__What is being asked__: According to the Bonnie Tyler videography text, where was the music video for "Total Eclipse of the Heart" filmed?

__Source text__:
Welsh singer Bonnie Tyler has released one video album and has appeared in numerous music videos, television shows, television commercials and in one film. While Tyler was signed to RCA Records between 1976 and 1981, she released three music videos for "Lost in France", "It's a Heartache" and "Sitting On the Edge of the Ocean". She also filmed three videos for the first and second season of The Kenny Everett Video Show. 

Tyler's fifth album Faster Than the Speed of Night (1983) spawned the single "Total Eclipse of the Heart", whose music video was filmed at Holloway Sanatorium. Directed by Russel Mulcahy, it depicts Tyler as a high school teacher fantasizing about her students. She also released videos for "Have You Ever Seen the Rain", "Faster Than the Speed of Night" and "Take Me Back". In 1984, Tyler recorded "Holding Out for a Hero" for the Footloose soundtrack, and filmed a video at the Grand Canyon in Arizona, directed by Doug Dowdle. She also filmed a video for "A Rockin' Good Way (to Mess Around and Fall in Love)" with Shakin' Stevens. Her 1985 music video for "Loving You's a Dirty Job (but Somebody's Gotta Do It)" is based on a couple fighting. It was recorded as a duet between Tyler and Todd Rundgren, and features Welsh actor Hywel Bennett miming his lines. In 1986, Tyler filmed a video for her single "If You Were a Woman (And I Was a Man)" which received six nominations at the 1986 Billboard Video Music Conference.

__Material supplied__:
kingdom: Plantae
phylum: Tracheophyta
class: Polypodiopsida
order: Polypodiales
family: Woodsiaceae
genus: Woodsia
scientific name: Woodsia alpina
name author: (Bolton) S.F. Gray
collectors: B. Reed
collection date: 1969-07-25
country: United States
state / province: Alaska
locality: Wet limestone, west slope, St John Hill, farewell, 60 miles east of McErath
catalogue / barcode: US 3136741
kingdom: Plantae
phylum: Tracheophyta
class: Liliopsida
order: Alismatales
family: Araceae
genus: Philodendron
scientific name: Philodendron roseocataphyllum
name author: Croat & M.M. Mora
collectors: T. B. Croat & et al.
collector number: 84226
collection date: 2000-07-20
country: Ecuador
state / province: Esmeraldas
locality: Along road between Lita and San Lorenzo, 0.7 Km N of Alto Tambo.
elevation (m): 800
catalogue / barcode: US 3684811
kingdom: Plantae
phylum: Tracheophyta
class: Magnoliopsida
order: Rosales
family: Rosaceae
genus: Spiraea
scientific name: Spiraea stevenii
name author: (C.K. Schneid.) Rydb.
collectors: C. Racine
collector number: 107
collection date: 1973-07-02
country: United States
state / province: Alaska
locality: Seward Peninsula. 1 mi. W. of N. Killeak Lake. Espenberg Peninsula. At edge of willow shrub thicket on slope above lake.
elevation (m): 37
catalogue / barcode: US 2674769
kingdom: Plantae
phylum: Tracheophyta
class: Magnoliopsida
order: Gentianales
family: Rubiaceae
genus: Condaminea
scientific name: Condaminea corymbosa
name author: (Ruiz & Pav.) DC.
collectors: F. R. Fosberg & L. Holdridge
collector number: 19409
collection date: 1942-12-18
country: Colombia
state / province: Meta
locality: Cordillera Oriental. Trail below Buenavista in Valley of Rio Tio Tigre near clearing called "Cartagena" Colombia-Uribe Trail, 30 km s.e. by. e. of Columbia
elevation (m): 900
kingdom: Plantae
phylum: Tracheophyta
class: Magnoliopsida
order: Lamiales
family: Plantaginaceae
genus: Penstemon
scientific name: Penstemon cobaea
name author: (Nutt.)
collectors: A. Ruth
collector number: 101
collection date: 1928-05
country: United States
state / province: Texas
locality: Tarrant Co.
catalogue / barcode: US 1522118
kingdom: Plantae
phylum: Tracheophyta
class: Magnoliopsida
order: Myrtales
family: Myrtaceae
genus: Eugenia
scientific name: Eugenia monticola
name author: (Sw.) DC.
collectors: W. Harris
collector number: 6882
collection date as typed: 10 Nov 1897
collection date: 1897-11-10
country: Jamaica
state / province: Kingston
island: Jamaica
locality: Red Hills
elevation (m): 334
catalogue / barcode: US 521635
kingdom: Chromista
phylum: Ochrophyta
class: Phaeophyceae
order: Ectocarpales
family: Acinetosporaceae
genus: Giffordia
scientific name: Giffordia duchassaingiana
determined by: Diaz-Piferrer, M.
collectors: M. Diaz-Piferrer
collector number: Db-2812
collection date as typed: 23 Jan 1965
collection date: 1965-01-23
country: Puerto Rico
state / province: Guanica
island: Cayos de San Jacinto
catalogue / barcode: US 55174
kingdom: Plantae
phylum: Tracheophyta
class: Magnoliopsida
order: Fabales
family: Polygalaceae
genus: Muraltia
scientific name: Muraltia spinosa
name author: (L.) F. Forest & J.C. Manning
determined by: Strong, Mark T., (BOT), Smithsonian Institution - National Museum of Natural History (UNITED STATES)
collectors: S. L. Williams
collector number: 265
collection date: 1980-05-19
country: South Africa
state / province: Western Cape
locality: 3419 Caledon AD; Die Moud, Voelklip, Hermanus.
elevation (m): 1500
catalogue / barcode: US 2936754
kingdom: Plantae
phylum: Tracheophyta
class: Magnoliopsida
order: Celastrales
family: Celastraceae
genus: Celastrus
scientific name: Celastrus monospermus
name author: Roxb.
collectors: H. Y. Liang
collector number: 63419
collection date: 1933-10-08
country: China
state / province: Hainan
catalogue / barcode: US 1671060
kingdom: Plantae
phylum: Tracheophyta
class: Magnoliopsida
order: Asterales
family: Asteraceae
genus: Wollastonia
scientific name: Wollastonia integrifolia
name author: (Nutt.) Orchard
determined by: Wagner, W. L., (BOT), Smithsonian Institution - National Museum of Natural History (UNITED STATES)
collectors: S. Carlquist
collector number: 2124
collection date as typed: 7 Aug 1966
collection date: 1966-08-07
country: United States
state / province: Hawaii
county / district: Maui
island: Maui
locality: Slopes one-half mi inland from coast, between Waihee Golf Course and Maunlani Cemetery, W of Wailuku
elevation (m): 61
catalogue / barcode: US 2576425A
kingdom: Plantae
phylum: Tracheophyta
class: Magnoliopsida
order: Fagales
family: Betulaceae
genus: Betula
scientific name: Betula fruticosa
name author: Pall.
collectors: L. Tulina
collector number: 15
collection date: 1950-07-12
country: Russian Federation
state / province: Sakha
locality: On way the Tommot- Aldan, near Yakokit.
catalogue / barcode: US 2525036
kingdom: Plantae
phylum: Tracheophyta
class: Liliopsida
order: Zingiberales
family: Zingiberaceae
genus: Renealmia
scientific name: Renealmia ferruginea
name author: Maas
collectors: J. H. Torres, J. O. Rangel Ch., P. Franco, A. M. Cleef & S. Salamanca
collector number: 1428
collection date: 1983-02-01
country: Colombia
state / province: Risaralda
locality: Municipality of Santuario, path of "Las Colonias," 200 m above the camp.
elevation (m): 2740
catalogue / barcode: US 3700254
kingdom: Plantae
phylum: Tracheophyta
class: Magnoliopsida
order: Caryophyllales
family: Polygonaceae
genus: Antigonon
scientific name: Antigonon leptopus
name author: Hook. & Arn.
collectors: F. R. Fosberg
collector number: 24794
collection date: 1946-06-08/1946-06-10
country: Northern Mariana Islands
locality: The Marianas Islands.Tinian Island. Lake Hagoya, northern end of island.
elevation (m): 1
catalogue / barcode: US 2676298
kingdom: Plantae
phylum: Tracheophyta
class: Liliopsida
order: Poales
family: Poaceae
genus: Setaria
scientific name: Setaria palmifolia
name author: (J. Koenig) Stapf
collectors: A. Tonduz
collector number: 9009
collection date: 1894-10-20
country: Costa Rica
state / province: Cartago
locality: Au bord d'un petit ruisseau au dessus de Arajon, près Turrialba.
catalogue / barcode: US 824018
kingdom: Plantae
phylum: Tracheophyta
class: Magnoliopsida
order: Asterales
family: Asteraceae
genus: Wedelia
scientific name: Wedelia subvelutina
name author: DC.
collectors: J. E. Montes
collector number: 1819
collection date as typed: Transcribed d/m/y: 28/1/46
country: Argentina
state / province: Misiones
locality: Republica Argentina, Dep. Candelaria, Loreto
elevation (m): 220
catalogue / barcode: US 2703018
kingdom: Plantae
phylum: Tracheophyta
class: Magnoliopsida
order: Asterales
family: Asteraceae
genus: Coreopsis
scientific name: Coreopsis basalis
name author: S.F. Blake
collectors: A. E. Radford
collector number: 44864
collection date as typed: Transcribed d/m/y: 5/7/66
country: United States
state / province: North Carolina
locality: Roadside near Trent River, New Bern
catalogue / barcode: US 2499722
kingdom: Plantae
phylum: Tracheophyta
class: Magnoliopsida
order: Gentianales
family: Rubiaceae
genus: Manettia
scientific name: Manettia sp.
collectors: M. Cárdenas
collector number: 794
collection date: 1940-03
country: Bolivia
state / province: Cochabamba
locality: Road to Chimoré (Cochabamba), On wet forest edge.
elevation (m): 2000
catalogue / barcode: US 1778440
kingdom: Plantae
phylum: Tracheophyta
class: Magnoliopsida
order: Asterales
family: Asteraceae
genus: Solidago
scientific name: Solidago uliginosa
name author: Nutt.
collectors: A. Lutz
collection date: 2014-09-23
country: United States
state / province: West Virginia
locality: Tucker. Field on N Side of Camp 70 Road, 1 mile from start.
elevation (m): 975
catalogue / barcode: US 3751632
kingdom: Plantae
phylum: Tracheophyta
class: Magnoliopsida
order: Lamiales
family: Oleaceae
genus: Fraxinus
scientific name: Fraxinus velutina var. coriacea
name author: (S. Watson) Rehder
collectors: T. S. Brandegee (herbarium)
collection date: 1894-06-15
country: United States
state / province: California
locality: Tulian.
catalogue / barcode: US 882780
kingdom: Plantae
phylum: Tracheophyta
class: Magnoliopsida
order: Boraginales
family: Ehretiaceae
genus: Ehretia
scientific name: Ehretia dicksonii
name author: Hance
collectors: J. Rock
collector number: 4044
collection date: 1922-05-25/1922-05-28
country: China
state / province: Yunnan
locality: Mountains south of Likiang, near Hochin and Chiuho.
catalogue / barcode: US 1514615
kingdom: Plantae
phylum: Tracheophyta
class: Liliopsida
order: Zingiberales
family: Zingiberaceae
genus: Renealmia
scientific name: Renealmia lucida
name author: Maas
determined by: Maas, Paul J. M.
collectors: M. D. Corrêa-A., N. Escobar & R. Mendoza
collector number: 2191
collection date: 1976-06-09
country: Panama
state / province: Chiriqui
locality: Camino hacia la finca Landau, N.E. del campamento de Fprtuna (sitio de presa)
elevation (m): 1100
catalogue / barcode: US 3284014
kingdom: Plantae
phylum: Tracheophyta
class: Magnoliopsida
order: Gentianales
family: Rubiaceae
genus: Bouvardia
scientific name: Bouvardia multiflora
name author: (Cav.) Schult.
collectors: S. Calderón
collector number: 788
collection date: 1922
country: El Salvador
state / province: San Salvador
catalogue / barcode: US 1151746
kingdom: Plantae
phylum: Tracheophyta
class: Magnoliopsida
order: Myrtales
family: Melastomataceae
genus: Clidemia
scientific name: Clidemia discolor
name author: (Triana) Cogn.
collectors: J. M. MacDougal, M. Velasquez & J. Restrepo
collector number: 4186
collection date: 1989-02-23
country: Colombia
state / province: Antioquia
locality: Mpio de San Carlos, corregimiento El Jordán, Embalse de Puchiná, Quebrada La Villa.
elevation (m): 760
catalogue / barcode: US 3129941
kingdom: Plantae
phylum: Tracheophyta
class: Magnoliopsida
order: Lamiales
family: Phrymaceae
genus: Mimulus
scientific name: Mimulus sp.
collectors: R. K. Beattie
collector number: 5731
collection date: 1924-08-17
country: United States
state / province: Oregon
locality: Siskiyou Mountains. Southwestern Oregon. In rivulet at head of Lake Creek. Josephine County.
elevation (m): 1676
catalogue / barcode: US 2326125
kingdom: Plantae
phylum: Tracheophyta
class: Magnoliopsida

__Exercise answer__: At Holloway Sanatorium.